#### Source excerpt
##############################

II.2 Internal Processor Memories

These memories are placed within the CPU (processor) or is attached to a special fast bus.

Internal memory usually includes cache memory and special registers, both of which can be

directly accessed by the processor. This memory is used for temporary storage of data and

instructions on which the CPU is currently working. Processor memory is the fastest among

all the memories, but is most expensive also.

II.2.1 Cache Memory

Cache memory is used by the central processing unit of

a computer to reduce the average time to access memory.

The cache is a smaller, faster memory which stores

copies of the data from the most frequently used main

memory locations. As long as most memory accesses are

to cached memory locations, the average latency of

memory accesses will be closer to the cache latency than

to the latency of main memory.

The advantage of cache memory is that the CPU does not have to use the motherboard’s

system bus for data transfer. Whenever data must be passed through the system bus, the data

transfer speed slows to the motherboard’s capability. The CPU can process data much faster

by avoiding the bottleneck created by the system bus.

##############################

#### Entries

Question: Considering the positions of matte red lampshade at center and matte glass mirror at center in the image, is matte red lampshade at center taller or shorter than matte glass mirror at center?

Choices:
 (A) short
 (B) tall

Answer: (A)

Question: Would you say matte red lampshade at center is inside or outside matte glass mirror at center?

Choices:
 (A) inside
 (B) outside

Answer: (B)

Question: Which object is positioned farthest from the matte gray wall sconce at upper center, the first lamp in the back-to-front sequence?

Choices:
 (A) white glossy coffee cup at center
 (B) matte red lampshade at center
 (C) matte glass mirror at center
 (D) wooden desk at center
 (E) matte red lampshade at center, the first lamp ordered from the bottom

##############################

#### Work instructions
1. List each distinct comparative adjective or adverb that appears in the processor-memory excerpt, naming each word once.
2. Reproduce the rows word for word, everything from the start of the rows down to the line containing "Question: Which object", with both ends included.
The processor-memory excerpt and the rows have no connection to each other.

#### Task results
1. smaller, faster, closer

2.
Question: Considering the positions of matte red lampshade at center and matte glass mirror at center in the image, is matte red lampshade at center taller or shorter than matte glass mirror at center?

Choices:
 (A) short
 (B) tall

Answer: (A)

Question: Would you say matte red lampshade at center is inside or outside matte glass mirror at center?

Choices:
 (A) inside
 (B) outside

Answer: (B)

Question: Which object is positioned farthest from the matte gray wall sconce at upper center, the first lamp in the back-to-front sequence?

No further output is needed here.